Despite writing different metadata, both paths follow a similar pattern. They request data from the metadata input when it’s ready, create a timed metadata group for the display mask rectangle, and append it to the metadata adaptor:

metadataInput.requestMediaDataWhenReady(on: queue) {
    while metadataInput.isReadyForMoreMediaData {
        let rasterRectangle = // Calculate the raster rectangle parameters for this media sample.
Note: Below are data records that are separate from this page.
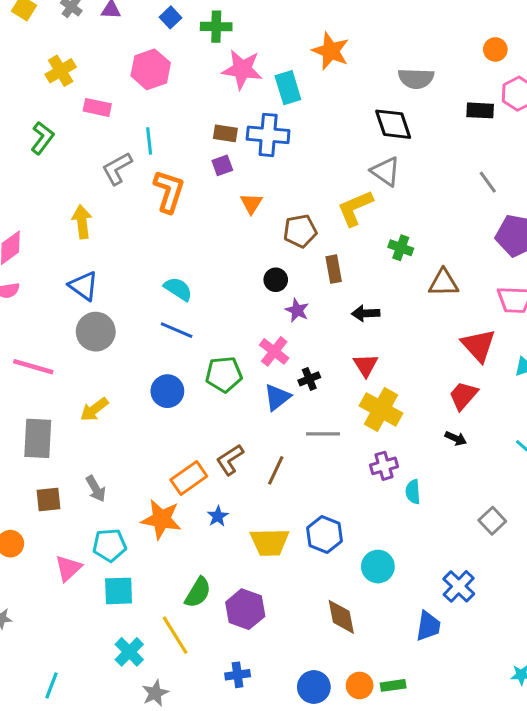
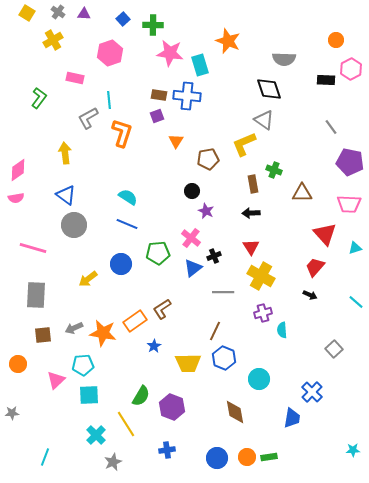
yellow cross: (61, 71) -> (53, 40), moved
brown rectangle: (334, 269) -> (253, 184), moved
yellow arrow: (94, 409) -> (88, 279), moved
brown line: (276, 470) -> (215, 331), moved
gray arrow: (96, 489) -> (74, 328), turned 96
orange star: (161, 519) -> (103, 333), moved

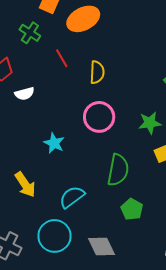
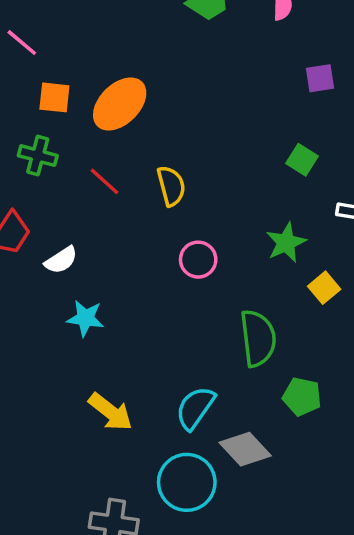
pink circle: (99, 117) -> (198, 260), size x0.7
cyan star: (54, 143) -> (85, 318), moved
gray diamond: (102, 246) -> (245, 449), moved

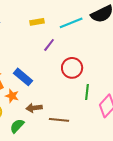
        // Create the timed metadata group and append it.
        let metadataGroup = self.createMetadataGroupForDisplayMask(
            rasterRectangle: rasterRectangle,
            sampleTime: sampleTime,
            sampleDuration: sampleDuration
        )
        // Append the metadata group.
        metadataAdaptor.append(metadataGroup)
    }
}

The createMetadataGroupForDisplayMask(rasterRectangle:sampleTime:sampleDuration:) method creates the timed metadata group:

private func createMetadataGroupForDisplayMask(rasterRectangle: [Int],
                sampleTime: CMTime, sampleDuration: CMTime) -> AVTimedMetadataGroup {
    let metadataItem = AVMutableMetadataItem()
    metadataItem.identifier = AVMetadataIdentifier(
        kCMMetadataIdentifier_QuickTimeMetadataDisplayMaskRectangleMono as String)
    metadataItem.value = rasterRectangle as NSArray
    metadataItem.dataType = kCMMetadataBaseDataType_RasterRectangleValue as String

    // Wrap the metadata item in `AVTimedMetadataGroup`.
    let timedMetadataGroup = AVTimedMetadataGroup(
        items: [metadataItem],
        timeRange: CMTimeRange(start: sampleTime, duration: sampleDuration)
    )

    return timedMetadataGroup
}

This method creates an AVMutableMetadataItem with the display mask identifier and data type, sets its value to the raster rectangle array, and wraps it in an AVTimedMetadataGroup with the specified time range. The rasterRectangle parameter is an array of six integers: [rasterWidth, rasterHeight, left, width, top, height]. The time range determines when this metadata applies during playback:

For a static mask, time range spans the entire video duration.
For a dynamic mask, time range matches the duration of a single video frame.

When the asset writer finishes, the output file contains the original video with the display mask rectangle metadata track. On visionOS 26 or later, you can play the file in apps like Files to see the display mask effect.